Sin importar lo que vivas hoy, él estará contigo si reclamas su promesa. Su permanencia a tu lado es voluntaria en tus triunfos y en tus fracasos, cuando ríes y cuando lloras, en la salud y en la enfermedad... Pero lo mejor de todo es que cuando está a nuestro lado, no es indiferente ni pasivo, ¡no! Si se lo permitimos, se compromete con nuestra causa, nos da estrategias para salir de los atolladeros, nos muestra la senda y nos conduce por ella.

Y cuando estamos de celebración, nuestro Padre Celestial también festeja con nosotros. Cuando David llegó a esta convicción, exclamó: «Señor, hazme conocer tus caminos; muéstrame tus sendas. Encamíname en tu verdad, ¡enséñame! Tú eres mi Dios y Salvador» (Sal. 25:4-5).

Si no has reclamado el cumplimiento de esta promesa en tu vida, hoy es el día para hacerlo.

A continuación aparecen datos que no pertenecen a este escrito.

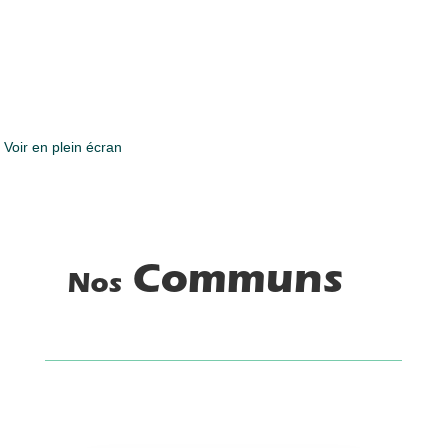
Voir en plein écran
Communs
Nos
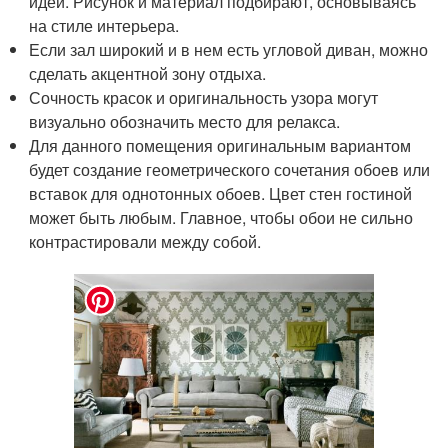
идей. Рисунок и материал подбирают, основываясь
на стиле интерьера.
Если зал широкий и в нем есть угловой диван, можно
сделать акцентной зону отдыха.
Сочность красок и оригинальность узора могут
визуально обозначить место для релакса.
Для данного помещения оригинальным вариантом
будет создание геометрического сочетания обоев или
вставок для однотонных обоев. Цвет стен гостиной
может быть любым. Главное, чтобы обои не сильно
контрастировали между собой.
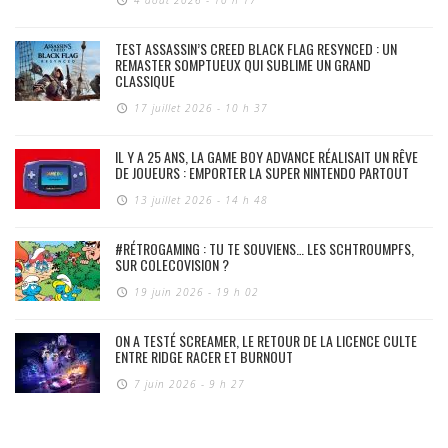
4 août 2026 - 10 h 17
TEST ASSASSIN’S CREED BLACK FLAG RESYNCED : UN
REMASTER SOMPTUEUX QUI SUBLIME UN GRAND
CLASSIQUE
17 juillet 2026 - 10 h 37
IL Y A 25 ANS, LA GAME BOY ADVANCE RÉALISAIT UN RÊVE
DE JOUEURS : EMPORTER LA SUPER NINTENDO PARTOUT
13 juillet 2026 - 14 h 48
#RÉTROGAMING : TU TE SOUVIENS… LES SCHTROUMPFS,
SUR COLECOVISION ?
19 juin 2026 - 19 h 02
ON A TESTÉ SCREAMER, LE RETOUR DE LA LICENCE CULTE
ENTRE RIDGE RACER ET BURNOUT
7 juin 2026 - 9 h 27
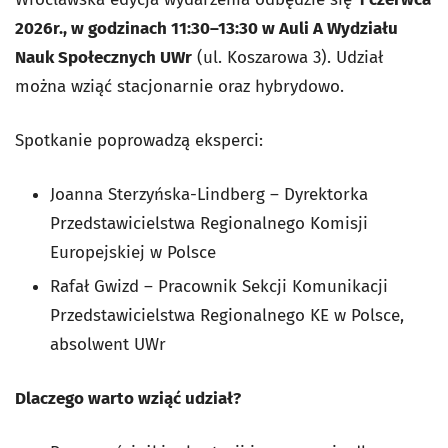
2026r., w godzinach 11:30–13:30 w Auli A Wydziału
Nauk Społecznych UWr
(ul. Koszarowa 3). Udział
można wziąć stacjonarnie oraz hybrydowo.
Spotkanie poprowadzą eksperci:
Joanna Sterzyńska-Lindberg – Dyrektorka
Przedstawicielstwa Regionalnego Komisji
Europejskiej w Polsce
Rafał Gwizd – Pracownik Sekcji Komunikacji
Przedstawicielstwa Regionalnego KE w Polsce,
absolwent UWr
Dlaczego warto wziąć udział?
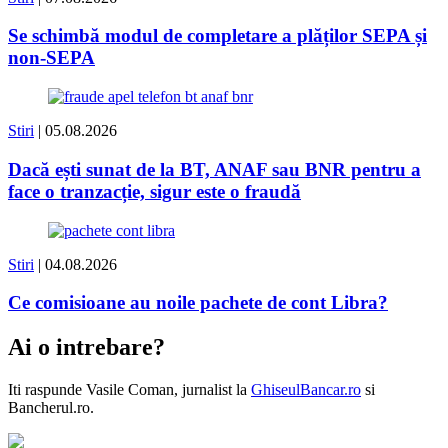
Se schimbă modul de completare a plăților SEPA și
non-SEPA
Stiri
| 05.08.2026
Dacă ești sunat de la BT, ANAF sau BNR pentru a
face o tranzacție, sigur este o fraudă
Stiri
| 04.08.2026
Ce comisioane au noile pachete de cont Libra?
Ai o intrebare?
Iti raspunde
Vasile Coman
, jurnalist la
GhiseulBancar.ro
si
Bancherul.ro.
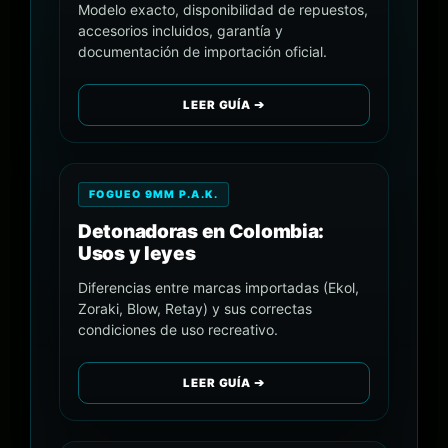
Modelo exacto, disponibilidad de repuestos,
accesorios incluidos, garantía y
documentación de importación oficial.
LEER GUÍA ➔
FOGUEO 9MM P.A.K.
Detonadoras en Colombia:
Usos y leyes
Diferencias entre marcas importadas (Ekol,
Zoraki, Blow, Retay) y sus correctas
condiciones de uso recreativo.
LEER GUÍA ➔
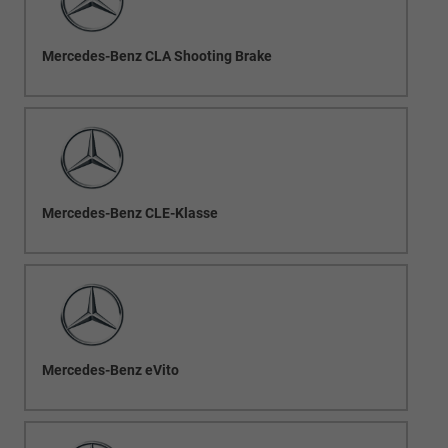
Mercedes-Benz CLA Shooting Brake
Mercedes-Benz CLE-Klasse
Mercedes-Benz eVito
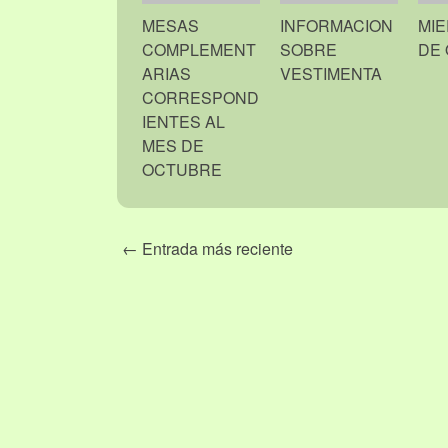
MESAS
INFORMACION
MIE
COMPLEMENT
SOBRE
DE
ARIAS
VESTIMENTA
CORRESPOND
IENTES AL
MES DE
OCTUBRE
← Entrada más reciente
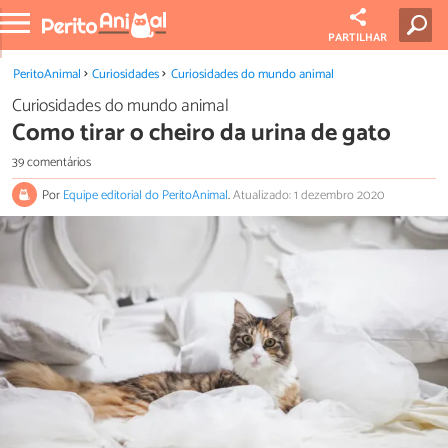
PARTILHAR
PeritoAnimal
Curiosidades
Curiosidades do mundo animal
Curiosidades do mundo animal
Como tirar o cheiro da urina de gato
39 comentários
Por
Equipe editorial do PeritoAnimal
.
Atualizado: 1 dezembro 2020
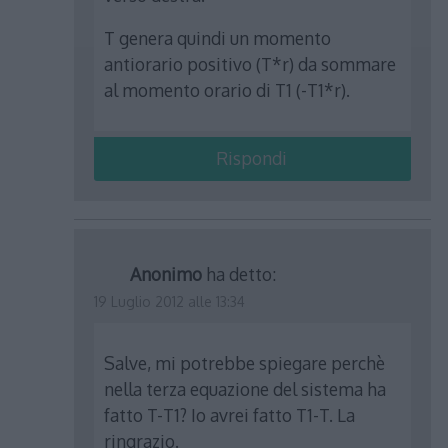
T genera quindi un momento
antiorario positivo (T*r) da sommare
al momento orario di T1 (-T1*r).
Rispondi
Anonimo
ha detto:
19 Luglio 2012 alle 13:34
Salve, mi potrebbe spiegare perchè
nella terza equazione del sistema ha
fatto T-T1? Io avrei fatto T1-T. La
ringrazio.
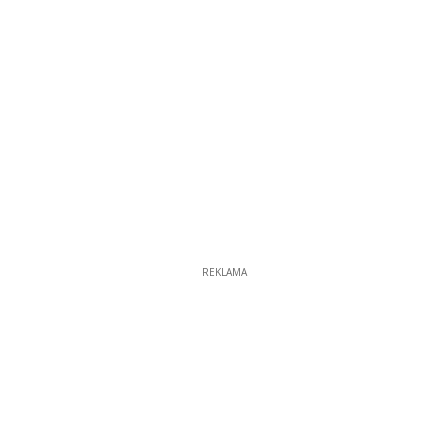
REKLAMA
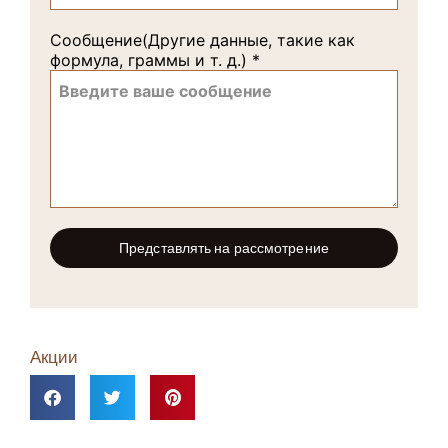
Сообщение(Другие данные, такие как
формула, граммы и т. д.)
*
Представлять на рассмотрение
Акции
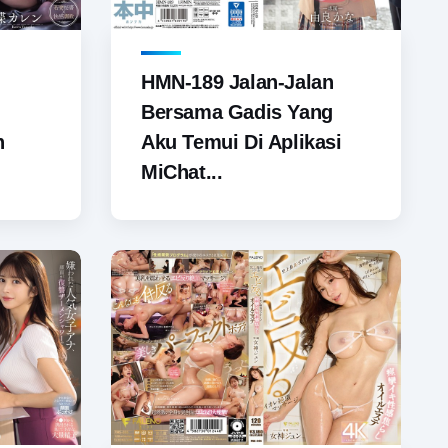
HMN-189 Jalan-Jalan
Bersama Gadis Yang
n
Aku Temui Di Aplikasi
MiChat...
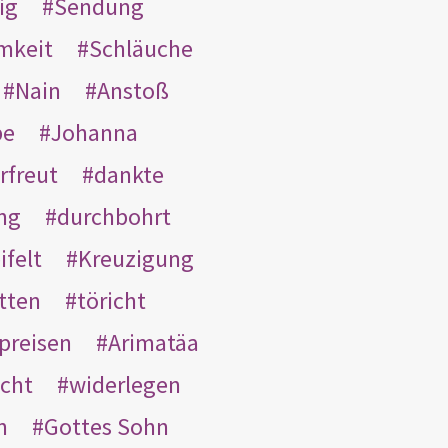
ig
Sendung
mkeit
Schläuche
Nain
Anstoß
be
Johanna
rfreut
dankte
ng
durchbohrt
ifelt
Kreuzigung
tten
töricht
preisen
Arimatäa
cht
widerlegen
n
Gottes Sohn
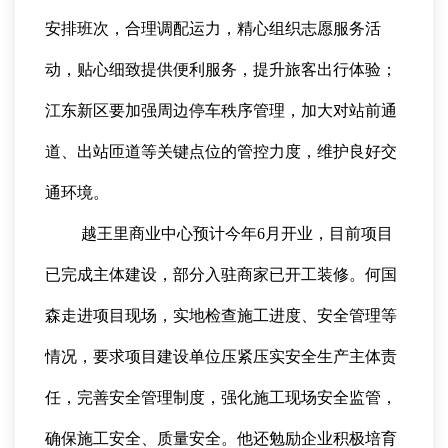
安排班次，合理调配运力，精心组织志愿服务活
动，贴心细致提供便利服务，提升旅客出行体验；
江东新区要加强周边停车秩序管理，加大对站前通
道、出站匝道等关键点位的管控力度，维护良好交
通环境。
越王里商业中心预计今年6月开业，目前项目
已完成主体建设，部分入驻商家已开工装修。何国
森走进项目现场，实地检查施工进度、安全管理等
情况，要求项目建设单位压紧压实安全生产主体责
任，完善安全管理制度，强化施工现场安全监管，
确保施工安全、质量安全。他还勉励企业积极培育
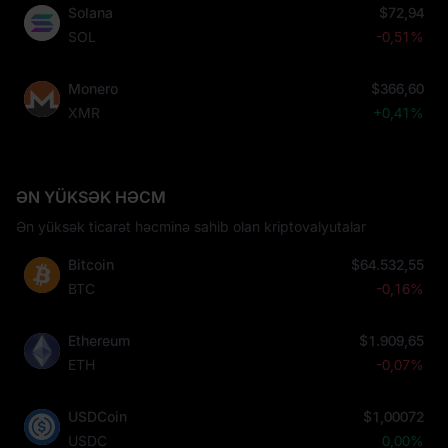
Solana
$72,94
SOL
-0,51%
Monero
$366,60
XMR
+0,41%
ƏN YÜKSƏK HƏCM
Ən yüksək ticarət həcminə sahib olan kriptovalyutalar
Bitcoin
$64.532,55
BTC
-0,16%
Ethereum
$1.909,65
ETH
-0,07%
USDCoin
$1,00072
USDC
0,00%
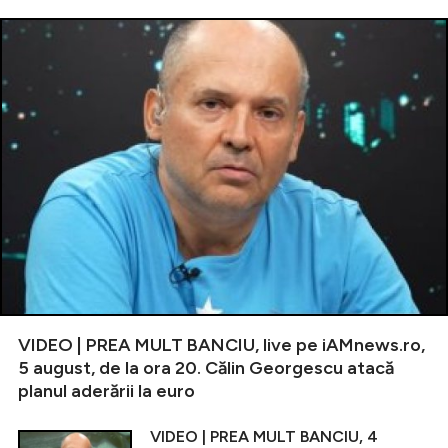
VIDEO | PREA MULT BANCIU, live pe iAMnews.ro,
5 august, de la ora 20. Călin Georgescu atacă
planul aderării la euro
VIDEO | PREA MULT BANCIU, 4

Invoca con fe al Señor, acércate por medio de la oración a su trono de gracia, y suplica. No ceses de hacerlo hasta que escuches al Señor decir: «Estoy contigo» (Hech. 18:10).

Nunca pienses que la promesa de compañía que Dios ha hecho es una quimera. ¡No lo es! Su cumplimiento fue una experiencia real en la vida de muchos hombres y mujeres de Dios. La Escritura declara que Moisés, en los momentos más decisivos de su vida, «se mantuvo firme como si estuviera viendo al Invisible» (Heb. 11:27).

Amiga, te invito a que hoy descubras la realidad de la presencia de Dios en tu vida. Desarrolla el hábito de caminar con él por donde vayas y gozarás de paz y seguridad. Experimentarás el gozo de no sentirte sola y tendrás la certeza de que todo lo que hagas tendrá la aprobación del que desea lo mejor para ti.